━━━━━ Extract to read

Generated and process-cached. Returns a class named `Published<X>` with three extra fields:

| field              | type               | meaning                                          |
| ------------------ | ------------------ | ------------------------------------------------ |
| `esker_id`         | `EskerID` (string) | join key — same entity → same id across datasets |
| `esker_source_url` | `HttpUrl`          | per-record canonical URL                         |
| `esker_lineage_id` | `UUID`             | links to a row in `lineage.json`                 |

Only `EskerPipeline.run()` calls `.published()(...)` to mint records. User code should not. The TypeScript renderer strips the `Published` prefix so consumers see `<X>`.

## Injected fields

The three `esker_*`-prefixed fields are **synthesized at run time** by the framework — never set them yourself.

━━━━━━━━━━
━━━━━ Listing

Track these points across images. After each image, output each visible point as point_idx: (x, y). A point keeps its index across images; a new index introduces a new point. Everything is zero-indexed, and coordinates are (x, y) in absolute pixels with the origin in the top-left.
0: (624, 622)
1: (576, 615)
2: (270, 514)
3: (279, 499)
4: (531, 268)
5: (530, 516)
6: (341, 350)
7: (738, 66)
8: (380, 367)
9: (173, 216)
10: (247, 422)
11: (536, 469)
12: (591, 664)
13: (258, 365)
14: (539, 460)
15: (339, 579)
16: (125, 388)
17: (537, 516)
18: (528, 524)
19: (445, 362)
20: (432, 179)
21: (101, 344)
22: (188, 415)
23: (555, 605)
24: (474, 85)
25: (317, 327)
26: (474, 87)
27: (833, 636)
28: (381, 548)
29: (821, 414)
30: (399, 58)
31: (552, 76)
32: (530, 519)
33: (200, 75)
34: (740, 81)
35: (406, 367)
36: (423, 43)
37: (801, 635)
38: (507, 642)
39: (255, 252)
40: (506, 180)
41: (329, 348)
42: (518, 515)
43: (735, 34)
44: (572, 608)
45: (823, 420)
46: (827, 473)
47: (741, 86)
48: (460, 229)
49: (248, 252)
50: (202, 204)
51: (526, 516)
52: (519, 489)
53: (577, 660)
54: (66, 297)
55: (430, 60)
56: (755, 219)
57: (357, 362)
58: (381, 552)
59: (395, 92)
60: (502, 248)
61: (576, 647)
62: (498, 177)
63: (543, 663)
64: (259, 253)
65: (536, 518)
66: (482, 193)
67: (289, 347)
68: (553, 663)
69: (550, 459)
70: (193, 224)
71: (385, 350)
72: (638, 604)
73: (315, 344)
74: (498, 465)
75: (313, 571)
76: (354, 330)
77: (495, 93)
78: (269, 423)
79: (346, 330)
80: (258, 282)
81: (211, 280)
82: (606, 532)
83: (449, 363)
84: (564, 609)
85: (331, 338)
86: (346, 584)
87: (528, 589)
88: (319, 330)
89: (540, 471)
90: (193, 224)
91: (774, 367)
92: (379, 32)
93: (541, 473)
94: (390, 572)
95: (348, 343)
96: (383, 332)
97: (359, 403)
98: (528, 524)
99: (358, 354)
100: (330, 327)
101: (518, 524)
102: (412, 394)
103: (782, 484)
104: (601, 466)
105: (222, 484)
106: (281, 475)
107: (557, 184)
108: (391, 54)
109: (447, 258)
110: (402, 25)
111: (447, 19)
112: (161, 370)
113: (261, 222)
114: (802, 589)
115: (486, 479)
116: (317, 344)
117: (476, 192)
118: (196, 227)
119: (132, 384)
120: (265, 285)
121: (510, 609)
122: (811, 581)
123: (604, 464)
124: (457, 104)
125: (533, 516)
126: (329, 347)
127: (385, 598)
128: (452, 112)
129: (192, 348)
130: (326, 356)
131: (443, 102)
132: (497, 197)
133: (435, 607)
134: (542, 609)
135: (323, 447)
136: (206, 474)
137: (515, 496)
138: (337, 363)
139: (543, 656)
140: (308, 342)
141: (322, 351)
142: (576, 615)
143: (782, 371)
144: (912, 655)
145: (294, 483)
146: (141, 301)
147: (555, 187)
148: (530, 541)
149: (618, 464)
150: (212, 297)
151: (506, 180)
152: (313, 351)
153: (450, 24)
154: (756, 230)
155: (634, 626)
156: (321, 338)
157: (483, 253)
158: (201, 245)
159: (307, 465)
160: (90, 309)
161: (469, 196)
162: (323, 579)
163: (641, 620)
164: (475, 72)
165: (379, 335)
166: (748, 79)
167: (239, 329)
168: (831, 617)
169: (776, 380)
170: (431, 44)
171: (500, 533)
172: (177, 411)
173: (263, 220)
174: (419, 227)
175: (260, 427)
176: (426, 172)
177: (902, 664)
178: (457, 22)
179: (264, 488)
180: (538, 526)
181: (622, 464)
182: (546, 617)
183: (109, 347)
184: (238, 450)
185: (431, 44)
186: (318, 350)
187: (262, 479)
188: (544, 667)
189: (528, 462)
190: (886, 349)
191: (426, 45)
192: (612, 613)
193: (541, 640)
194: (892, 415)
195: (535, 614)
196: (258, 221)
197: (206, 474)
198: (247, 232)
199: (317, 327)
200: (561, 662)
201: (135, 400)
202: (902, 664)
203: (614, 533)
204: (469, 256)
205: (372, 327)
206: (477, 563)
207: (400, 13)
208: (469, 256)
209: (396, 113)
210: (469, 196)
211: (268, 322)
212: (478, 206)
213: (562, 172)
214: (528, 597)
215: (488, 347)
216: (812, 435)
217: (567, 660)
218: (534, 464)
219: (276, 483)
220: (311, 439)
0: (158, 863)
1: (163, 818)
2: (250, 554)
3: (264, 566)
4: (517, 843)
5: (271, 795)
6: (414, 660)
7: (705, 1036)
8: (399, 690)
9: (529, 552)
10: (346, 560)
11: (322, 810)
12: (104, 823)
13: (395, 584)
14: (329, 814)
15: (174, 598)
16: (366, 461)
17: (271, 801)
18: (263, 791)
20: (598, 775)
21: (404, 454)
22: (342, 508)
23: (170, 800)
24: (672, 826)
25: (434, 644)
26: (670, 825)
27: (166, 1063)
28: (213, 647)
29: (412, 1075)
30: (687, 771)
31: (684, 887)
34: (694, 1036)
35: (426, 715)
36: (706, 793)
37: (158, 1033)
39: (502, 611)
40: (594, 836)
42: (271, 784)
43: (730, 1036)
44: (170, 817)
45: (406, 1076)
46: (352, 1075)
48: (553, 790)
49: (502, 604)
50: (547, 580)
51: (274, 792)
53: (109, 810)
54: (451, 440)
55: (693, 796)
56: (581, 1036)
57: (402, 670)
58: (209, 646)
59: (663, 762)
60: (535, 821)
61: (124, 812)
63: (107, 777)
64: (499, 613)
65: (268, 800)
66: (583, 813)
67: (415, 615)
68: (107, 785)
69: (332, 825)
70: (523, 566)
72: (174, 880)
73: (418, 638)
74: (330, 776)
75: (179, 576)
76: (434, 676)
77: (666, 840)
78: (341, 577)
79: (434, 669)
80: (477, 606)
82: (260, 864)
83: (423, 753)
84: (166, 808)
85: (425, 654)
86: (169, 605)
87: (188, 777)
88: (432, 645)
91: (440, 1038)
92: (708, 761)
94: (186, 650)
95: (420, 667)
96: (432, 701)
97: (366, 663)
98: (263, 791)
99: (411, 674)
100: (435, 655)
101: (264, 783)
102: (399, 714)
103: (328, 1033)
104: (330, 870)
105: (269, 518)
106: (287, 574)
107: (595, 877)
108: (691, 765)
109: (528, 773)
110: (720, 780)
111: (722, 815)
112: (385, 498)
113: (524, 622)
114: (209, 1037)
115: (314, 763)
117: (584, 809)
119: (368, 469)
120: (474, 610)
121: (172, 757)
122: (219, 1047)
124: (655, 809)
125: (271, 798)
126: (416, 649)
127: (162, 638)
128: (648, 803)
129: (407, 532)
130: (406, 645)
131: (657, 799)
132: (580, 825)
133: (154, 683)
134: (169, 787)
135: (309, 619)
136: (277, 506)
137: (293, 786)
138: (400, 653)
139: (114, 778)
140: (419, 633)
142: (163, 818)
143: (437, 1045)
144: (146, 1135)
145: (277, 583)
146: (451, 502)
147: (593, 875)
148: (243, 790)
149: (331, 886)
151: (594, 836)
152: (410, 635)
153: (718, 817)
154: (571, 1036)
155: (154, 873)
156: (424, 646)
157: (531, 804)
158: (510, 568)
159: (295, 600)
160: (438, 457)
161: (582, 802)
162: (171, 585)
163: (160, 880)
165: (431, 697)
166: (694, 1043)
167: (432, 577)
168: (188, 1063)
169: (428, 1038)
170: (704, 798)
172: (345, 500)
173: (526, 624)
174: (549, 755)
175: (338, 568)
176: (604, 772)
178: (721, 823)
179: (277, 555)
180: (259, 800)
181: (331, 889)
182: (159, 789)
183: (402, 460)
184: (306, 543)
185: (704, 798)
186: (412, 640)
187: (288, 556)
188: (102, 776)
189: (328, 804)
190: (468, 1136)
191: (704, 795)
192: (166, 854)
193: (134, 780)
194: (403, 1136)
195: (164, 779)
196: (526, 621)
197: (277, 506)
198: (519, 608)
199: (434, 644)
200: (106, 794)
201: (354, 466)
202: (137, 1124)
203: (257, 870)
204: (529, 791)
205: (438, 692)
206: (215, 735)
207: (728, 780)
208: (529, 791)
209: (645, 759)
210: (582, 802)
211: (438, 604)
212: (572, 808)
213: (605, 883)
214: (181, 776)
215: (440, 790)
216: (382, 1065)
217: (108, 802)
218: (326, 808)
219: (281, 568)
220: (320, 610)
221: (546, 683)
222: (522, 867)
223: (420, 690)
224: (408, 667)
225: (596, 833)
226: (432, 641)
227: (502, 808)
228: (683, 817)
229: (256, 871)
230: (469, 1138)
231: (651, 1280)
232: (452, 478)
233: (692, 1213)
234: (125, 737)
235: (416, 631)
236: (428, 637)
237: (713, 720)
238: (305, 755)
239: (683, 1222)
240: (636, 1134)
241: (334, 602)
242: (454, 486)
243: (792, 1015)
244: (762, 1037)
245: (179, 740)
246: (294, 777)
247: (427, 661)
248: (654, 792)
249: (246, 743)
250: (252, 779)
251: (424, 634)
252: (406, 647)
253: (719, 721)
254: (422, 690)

━━━━━━━━━━

# Problems:
a) Return the portion of the passage on published record classes from "Generated and process-cached." up to and including "set them yourself.".
b) Supply the next part of the passage on published record classes, beginning after its final sentence.

# Answers to the tasks:
a)
Generated and process-cached. Returns a class named `Published<X>` with three extra fields:

| field              | type               | meaning                                          |
| ------------------ | ------------------ | ------------------------------------------------ |
| `esker_id`         | `EskerID` (string) | join key — same entity → same id across datasets |
| `esker_source_url` | `HttpUrl`          | per-record canonical URL                         |
| `esker_lineage_id` | `UUID`             | links to a row in `lineage.json`                 |

Only `EskerPipeline.run()` calls `.published()(...)` to mint records. User code should not. The TypeScript renderer strips the `Published` prefix so consumers see `<X>`.

## Injected fields

The three `esker_*`-prefixed fields are **synthesized at run time** by the framework — never set them yourself.

b)
| field              | source                                                          |
| ------------------ | --------------------------------------------------------------- |
| `esker_id`         | f-string: `esker:<jurisdiction>:<entity_type>:<native_id>`      |
| `esker_source_url` | `_SOURCE_URL_TEMPLATE.format(**fields)` or `Fetched.source_url` |
| `esker_lineage_id` | UUID per `(source_url, fetched_at)` batch                       |

`jurisdiction` is the first segment of `DOMAIN_ID`. For `us.sec.companies` it's `us`.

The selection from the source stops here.